Le vénérable instrument est repris entièrement par le grand facteur d’orgue Aristide Cavaillé-Coll, en 1868, sous la supervision d’Eugène Viollet-le-Duc ; Louis Vierne, titulaire de 1900 à 1937, que Latry surnomme « le Molière de l’orgue » (il s’effondrera, victime d’une embolie cardiaque, sur sa console alors qu’il y donne un concert, le 2 juin 1937), le modifie à son tour ; Pierre Cochereau, qui y joue de 1955 à 1984, l’augmente et le modernise de 1963 à 1975.

En 1992, l’instrument fait l’objet d’une restauration complète qui tâche de préserver ses acquis les plus anciens (on trouve ainsi encore des jeux baroques et mêmes quelques traces de l’époque médiévale). On remplace la console (claviers et jeux), qui ressemblait à la réception d’un hôtel cossu de province, et l’on équipe progressivement l’instrument d’outils numériques.

Une solide formation

Le documentaire montre l’instrument jouer seul alors qu’Olivier Latry écoute, en bas, dans la nef, ce qu’il vient d’enregistrer : ce procédé de « replay » permet à l’organiste de se rendre compte de l’adéquation de ses tempos avec l’acoustique et du plein effet de ses registrations – le mélange des jeux – alors que, perché à sa tribune, il n’entend qu’une partie des sonorités qu’il produit.

C’est à la mort, en 1984, de Pierre Cochereau, immense vedette dont les improvisations fleuves étaient légendaires, qu’Olivier Latry devient à son tour l’un des titulaires de l’orgue de Notre-Dame de Paris. Il a 23 ans et est l’une des « douze personnes spécialement choisies pour concourir ». Le jeune homme se présente « sans y croire vraiment », ce qui lui fait passer les épreuves sans souffrir du trac, raconte-t-il au cours du documentaire.

Pierre Cochereau, la leçon de musique
Durée : 04:37

Cependant, devenir titulaire de cette prestigieuse tribune n’est pas donné au premier venu car être organiste liturgique demande une solide formation : il faut bien jouer de son instrument, connaître le rituel des offices sur le bout des doigts, savoir accompagner, improviser, etc.

Latry décrit bien ce qui fait la spécificité d’un organiste liturgique versus un organiste de concert (ce qu’il est par ailleurs) : « L’improvisation prolonge une parole ou une musique, on n’est pas là pour faire son show… Le rôle de l’organiste liturgique est de servir. »

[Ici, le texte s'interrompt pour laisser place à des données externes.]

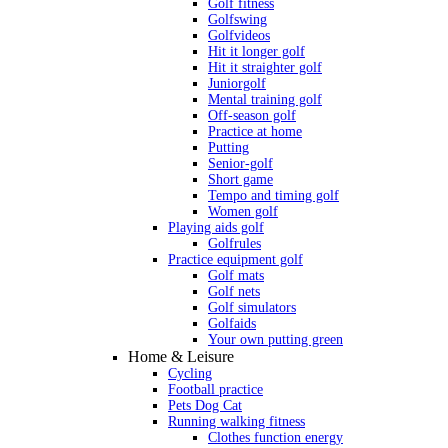
Golf fitness
Golfswing
Golfvideos
Hit it longer golf
Hit it straighter golf
Juniorgolf
Mental training golf
Off-season golf
Practice at home
Putting
Senior-golf
Short game
Tempo and timing golf
Women golf
Playing aids golf
Golfrules
Practice equipment golf
Golf mats
Golf nets
Golf simulators
Golfaids
Your own putting green
Home & Leisure
Cycling
Football practice
Pets Dog Cat
Running walking fitness
Clothes function energy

Dans le ventre de l’orgue de Notre-Dame, d’Isabelle Julien (France, 2015, 52 min). En première partie de soirée, Arte diffusera également le film Quasimodo, le bossu de Notre-Dame, réalisé par William Dieterle (Etats-Unis, 1939, 115 min, VF, N/B), avec Charles Laughton (Quasimodo), Maureen O’Hara (Esmeralda), sir Cedric Hardwicke (Frollo), Edmond O’Brien (Gringoire), Alan Marshall (Phoebus).